Vodafone invests in a RCS app developer.
Here’s a closely reported piece on a major Facebook advertising campaign, for Wal-Mart over Black Friday. If this is anything to go by, their strategy is to concentrate on big projects for big brands, with Facebook providing a lot of consulting, data, and technical assistance. This will use a lot of Facebook resources for each deal, and suggests that the company is turning into an ad agency.
They’d better do something though - because dead people are liking things on Facebook. No-one seems to know exactly how, but fake likes are popping up all over the place and both users and advertisers aren’t best pleased.
Google, for its part, has noticed that touchscreens make it easy to accidentally click on an ad. As a result, rather than just collecting the extra clicks, they have introduced a pop-up that asks if you really wanted to click on the ad.
They also published the top 10 Google + hash tags so far, compared with the top 10 trending memes on Facebook.
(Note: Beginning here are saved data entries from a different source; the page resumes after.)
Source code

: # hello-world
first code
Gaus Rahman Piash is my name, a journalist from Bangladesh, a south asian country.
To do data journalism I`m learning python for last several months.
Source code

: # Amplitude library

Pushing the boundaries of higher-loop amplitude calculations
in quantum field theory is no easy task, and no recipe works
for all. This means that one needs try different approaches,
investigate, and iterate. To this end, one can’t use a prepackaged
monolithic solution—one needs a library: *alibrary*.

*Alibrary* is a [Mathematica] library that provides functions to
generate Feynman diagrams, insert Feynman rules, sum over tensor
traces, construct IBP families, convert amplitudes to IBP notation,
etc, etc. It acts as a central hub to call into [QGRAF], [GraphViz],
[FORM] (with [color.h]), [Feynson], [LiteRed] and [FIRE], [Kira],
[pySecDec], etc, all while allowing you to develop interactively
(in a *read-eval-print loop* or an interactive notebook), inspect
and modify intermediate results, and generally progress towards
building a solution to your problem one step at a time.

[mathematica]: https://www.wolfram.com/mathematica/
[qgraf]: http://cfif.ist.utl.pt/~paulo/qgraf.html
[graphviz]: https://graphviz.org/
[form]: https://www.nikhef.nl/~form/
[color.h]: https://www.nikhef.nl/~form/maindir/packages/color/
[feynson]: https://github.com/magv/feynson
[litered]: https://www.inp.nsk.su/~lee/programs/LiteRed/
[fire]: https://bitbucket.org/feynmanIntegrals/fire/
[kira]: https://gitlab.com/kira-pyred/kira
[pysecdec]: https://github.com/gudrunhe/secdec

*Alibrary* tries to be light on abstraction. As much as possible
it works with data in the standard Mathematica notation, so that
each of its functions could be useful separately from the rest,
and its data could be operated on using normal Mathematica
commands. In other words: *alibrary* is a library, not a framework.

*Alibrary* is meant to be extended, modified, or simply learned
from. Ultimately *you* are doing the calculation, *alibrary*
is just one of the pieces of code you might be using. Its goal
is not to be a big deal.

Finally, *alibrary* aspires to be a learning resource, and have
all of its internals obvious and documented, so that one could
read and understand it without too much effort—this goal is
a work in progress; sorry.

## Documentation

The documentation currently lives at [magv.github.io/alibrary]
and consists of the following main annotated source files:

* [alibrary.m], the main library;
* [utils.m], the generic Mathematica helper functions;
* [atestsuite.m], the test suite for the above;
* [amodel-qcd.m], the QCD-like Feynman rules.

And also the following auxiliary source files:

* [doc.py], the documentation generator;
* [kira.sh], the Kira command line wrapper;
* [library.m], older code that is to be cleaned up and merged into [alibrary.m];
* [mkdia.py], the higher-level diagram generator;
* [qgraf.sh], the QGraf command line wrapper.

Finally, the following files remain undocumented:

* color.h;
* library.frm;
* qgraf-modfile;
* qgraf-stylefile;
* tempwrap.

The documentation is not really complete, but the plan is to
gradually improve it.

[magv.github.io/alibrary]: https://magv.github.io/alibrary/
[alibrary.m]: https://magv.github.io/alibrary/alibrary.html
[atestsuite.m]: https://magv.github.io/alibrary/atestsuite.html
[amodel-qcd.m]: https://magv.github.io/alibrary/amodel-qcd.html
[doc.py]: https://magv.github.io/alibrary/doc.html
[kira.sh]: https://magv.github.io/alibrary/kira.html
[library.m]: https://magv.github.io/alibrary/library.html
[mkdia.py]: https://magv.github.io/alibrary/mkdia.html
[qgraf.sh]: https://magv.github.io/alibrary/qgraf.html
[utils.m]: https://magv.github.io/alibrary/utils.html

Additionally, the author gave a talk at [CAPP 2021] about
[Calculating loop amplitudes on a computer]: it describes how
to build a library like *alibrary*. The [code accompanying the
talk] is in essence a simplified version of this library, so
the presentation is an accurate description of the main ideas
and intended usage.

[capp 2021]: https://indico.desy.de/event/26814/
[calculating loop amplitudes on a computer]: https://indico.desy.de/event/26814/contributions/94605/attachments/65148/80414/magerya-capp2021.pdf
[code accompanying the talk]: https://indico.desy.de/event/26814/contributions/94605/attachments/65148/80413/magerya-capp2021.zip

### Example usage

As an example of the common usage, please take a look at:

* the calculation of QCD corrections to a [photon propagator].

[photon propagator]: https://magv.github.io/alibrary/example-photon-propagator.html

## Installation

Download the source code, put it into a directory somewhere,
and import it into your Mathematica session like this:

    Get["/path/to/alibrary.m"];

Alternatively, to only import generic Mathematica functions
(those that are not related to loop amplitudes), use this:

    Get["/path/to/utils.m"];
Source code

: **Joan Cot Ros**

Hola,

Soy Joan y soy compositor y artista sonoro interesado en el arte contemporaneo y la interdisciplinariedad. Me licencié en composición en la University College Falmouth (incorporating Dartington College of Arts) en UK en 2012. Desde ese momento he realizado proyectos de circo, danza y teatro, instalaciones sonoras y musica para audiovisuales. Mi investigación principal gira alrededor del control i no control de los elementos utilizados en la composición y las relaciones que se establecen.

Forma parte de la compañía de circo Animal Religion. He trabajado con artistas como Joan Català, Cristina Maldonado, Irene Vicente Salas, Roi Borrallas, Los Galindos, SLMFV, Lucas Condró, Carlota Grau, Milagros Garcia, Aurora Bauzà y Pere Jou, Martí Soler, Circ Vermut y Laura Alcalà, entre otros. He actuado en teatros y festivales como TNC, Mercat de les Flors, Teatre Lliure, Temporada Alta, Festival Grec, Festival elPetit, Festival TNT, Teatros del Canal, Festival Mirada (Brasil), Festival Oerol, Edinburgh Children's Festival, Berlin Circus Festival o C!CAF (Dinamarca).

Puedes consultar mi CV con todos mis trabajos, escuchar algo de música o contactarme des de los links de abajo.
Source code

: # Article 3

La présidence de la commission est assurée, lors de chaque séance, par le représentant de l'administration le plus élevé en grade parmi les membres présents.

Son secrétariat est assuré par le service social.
Google’s are, predictably, rather serious, although perhaps the interesting story here is that both Google and Facebook have borrowed ideas from Twitter, hashtags and trending respectively.
Speaking of Google, they’re getting rid of Motorola’s factories in China and Brazil, sold to Flextronics, and closing one in Chennai. Overall, it looks like Google is trying to exit device manufacturing as fast as possible.
Interestingly, Horace points out that Samsung has pursued the opposite strategy. Rather than doing a prototype, then a pilot, and then handing the project off to a contract manufacturer, Samsung tends to let the first movers jump, monitor the results, and then pour its own capital into pursuing the opportunity, on the principle that capital-intensive products are hardest to replicate. (Mind you, this didn’t stop a hideous bug emerging in some phones.)
He also looks at capital investment across the industry more broadly. Interestingly, perhaps the simplest explanation of this chart is that Apple is becoming a component company, like Samsung:
Meanwhile, 2 million iPhones sold in the first few days in China.
A bag of patents? Yours for $100m, as Imagination Tech buys MIPS. Meanwhile, the French government is not happy about Alcatel-Lucent staking a portfolio of them as collateral for a loan.
Amazon’s video streaming app has been ported to iOS and to the Roku media player.
Wired jointly reviews Google Maps for iOS and for Android, and unsurprisingly finds the Android version better. It’s more surprising that they found it prettier.
BBC Research has invented an interface for the iPlayer that classifies TV content by mood, on the axes of “fast-paced/slow-paced” and “serious/humorous”. No wonder the UK watches more TV on the Internet than any other country.